> **TASK STATEMENT**
Using the listing below, select the lines with the word "spacing" and copy them.

[[ MATERIAL SUPPLIED open ]]

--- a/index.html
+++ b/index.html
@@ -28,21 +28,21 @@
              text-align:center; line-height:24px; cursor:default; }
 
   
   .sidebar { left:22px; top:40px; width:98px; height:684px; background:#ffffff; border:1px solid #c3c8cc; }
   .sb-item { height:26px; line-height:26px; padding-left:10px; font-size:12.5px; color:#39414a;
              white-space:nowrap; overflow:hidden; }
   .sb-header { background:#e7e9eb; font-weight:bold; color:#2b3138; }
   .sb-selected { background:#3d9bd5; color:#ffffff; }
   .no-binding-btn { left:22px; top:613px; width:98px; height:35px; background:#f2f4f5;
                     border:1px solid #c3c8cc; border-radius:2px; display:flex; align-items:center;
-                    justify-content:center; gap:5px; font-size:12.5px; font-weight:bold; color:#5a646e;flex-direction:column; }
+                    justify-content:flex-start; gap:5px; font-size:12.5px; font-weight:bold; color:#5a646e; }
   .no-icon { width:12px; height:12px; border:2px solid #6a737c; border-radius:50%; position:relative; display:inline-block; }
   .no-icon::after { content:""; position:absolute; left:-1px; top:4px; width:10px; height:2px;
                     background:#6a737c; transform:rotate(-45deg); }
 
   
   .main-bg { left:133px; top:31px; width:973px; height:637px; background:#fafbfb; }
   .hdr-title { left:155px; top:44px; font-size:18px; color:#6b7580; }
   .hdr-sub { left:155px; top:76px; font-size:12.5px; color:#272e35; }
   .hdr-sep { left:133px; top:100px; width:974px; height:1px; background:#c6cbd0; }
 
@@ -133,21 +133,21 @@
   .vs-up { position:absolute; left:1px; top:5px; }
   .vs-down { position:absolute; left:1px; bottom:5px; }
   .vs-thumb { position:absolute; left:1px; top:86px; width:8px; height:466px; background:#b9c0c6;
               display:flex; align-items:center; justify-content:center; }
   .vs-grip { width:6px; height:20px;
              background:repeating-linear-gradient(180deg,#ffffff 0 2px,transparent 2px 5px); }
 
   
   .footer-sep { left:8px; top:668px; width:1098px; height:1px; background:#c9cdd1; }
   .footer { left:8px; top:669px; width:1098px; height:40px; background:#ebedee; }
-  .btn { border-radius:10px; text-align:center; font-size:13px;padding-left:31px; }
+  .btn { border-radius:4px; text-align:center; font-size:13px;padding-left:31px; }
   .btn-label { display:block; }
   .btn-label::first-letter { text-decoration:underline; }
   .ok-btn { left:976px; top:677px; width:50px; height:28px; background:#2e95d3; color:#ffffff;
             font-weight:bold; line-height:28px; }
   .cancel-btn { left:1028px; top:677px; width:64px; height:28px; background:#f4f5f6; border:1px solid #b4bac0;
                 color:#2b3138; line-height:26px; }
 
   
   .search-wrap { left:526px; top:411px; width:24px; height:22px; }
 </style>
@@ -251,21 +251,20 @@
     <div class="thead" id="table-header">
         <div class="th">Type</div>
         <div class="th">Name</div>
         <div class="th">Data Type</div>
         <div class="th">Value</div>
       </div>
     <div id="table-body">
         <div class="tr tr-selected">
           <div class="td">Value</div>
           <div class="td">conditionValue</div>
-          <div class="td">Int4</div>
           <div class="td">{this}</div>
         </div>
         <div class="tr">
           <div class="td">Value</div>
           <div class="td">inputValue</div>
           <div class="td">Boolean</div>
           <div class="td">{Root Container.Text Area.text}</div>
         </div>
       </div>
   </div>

[[ MATERIAL SUPPLIED closed ]]
[[ MATERIAL SUPPLIED open ]]

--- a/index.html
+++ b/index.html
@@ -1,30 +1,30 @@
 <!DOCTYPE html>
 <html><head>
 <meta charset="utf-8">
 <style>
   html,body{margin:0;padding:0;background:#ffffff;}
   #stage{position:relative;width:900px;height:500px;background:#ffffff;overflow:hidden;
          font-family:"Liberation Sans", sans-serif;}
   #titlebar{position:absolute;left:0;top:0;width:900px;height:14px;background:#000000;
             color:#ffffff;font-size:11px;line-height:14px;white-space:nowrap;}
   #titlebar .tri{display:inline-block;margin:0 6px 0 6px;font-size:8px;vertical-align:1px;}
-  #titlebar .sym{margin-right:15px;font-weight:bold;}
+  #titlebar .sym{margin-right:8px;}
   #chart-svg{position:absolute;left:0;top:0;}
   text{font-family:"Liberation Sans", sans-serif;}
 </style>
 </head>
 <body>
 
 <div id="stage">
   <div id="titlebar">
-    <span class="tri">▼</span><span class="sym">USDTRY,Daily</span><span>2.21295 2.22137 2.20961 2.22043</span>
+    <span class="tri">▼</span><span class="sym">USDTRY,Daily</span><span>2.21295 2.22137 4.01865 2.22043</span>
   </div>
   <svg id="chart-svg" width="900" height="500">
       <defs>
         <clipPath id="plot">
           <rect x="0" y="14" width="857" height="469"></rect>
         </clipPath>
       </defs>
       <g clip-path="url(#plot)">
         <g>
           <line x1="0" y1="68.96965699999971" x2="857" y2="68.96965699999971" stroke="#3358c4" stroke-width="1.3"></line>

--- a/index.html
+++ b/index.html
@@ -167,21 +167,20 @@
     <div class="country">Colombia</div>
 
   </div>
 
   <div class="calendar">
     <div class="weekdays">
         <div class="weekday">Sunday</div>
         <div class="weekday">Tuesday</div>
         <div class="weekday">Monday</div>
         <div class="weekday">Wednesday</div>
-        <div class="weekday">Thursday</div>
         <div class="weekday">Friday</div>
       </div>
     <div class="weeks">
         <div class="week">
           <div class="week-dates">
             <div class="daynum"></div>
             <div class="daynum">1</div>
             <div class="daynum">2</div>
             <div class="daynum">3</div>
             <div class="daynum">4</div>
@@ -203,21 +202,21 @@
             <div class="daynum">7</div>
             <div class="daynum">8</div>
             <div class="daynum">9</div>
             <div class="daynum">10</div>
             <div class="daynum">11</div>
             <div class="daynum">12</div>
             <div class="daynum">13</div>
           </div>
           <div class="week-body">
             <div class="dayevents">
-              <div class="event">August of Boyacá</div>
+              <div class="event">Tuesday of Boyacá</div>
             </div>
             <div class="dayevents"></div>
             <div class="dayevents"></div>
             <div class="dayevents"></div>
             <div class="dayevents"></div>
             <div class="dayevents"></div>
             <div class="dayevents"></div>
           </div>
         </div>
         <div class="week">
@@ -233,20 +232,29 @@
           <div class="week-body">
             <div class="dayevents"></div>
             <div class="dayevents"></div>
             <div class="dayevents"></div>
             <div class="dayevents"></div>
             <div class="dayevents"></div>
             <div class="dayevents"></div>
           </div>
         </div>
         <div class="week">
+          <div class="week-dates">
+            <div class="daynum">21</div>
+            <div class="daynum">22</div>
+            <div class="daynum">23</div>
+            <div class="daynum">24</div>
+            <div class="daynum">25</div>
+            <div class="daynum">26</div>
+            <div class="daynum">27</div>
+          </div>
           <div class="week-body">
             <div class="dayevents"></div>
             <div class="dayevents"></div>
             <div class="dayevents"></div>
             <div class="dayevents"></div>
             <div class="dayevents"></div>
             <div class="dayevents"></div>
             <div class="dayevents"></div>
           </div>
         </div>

[[ MATERIAL SUPPLIED closed ]]
[[ MATERIAL SUPPLIED open ]]

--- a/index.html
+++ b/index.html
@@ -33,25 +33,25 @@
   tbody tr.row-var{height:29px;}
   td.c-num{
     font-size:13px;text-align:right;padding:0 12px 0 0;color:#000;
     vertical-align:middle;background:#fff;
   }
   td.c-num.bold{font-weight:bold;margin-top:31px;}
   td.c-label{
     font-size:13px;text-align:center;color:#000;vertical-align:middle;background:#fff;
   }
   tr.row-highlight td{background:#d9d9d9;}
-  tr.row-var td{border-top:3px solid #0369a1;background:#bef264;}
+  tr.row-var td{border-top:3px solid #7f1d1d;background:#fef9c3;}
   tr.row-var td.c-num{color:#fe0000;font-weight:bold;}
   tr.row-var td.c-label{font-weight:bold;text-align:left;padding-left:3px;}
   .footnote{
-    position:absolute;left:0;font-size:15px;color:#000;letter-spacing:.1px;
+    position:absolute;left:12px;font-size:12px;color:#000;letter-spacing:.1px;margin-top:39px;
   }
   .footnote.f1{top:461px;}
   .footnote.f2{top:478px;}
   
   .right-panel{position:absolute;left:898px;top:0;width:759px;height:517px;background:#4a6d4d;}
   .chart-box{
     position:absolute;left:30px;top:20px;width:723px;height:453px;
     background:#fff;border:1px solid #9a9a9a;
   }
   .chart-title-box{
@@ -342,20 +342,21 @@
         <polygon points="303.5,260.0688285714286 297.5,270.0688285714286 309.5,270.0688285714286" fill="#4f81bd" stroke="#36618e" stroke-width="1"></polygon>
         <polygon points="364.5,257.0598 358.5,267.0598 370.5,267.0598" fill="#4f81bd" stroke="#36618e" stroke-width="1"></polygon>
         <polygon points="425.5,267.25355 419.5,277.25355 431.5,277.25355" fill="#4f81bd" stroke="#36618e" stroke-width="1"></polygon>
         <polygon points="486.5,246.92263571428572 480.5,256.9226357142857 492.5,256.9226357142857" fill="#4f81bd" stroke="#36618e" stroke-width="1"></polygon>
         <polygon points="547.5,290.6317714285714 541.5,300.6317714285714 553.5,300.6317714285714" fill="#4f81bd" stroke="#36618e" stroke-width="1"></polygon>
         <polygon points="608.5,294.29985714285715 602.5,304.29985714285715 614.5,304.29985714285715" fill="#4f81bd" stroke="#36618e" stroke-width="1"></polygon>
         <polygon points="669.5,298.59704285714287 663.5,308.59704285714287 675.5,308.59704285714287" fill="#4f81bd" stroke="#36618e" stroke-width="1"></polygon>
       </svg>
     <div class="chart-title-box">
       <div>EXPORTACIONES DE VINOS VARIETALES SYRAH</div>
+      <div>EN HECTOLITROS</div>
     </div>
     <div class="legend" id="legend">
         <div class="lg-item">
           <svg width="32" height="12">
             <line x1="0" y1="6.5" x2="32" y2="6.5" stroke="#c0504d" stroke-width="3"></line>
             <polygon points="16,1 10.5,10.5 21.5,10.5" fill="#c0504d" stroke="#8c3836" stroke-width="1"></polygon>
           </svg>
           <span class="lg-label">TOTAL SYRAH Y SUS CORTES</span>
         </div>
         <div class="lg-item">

[[ MATERIAL SUPPLIED closed ]]

> **WRITTEN SOLUTION**
-    position:absolute;left:0;font-size:15px;color:#000;letter-spacing:.1px;
+    position:absolute;left:12px;font-size:12px;color:#000;letter-spacing:.1px;margin-top:39px;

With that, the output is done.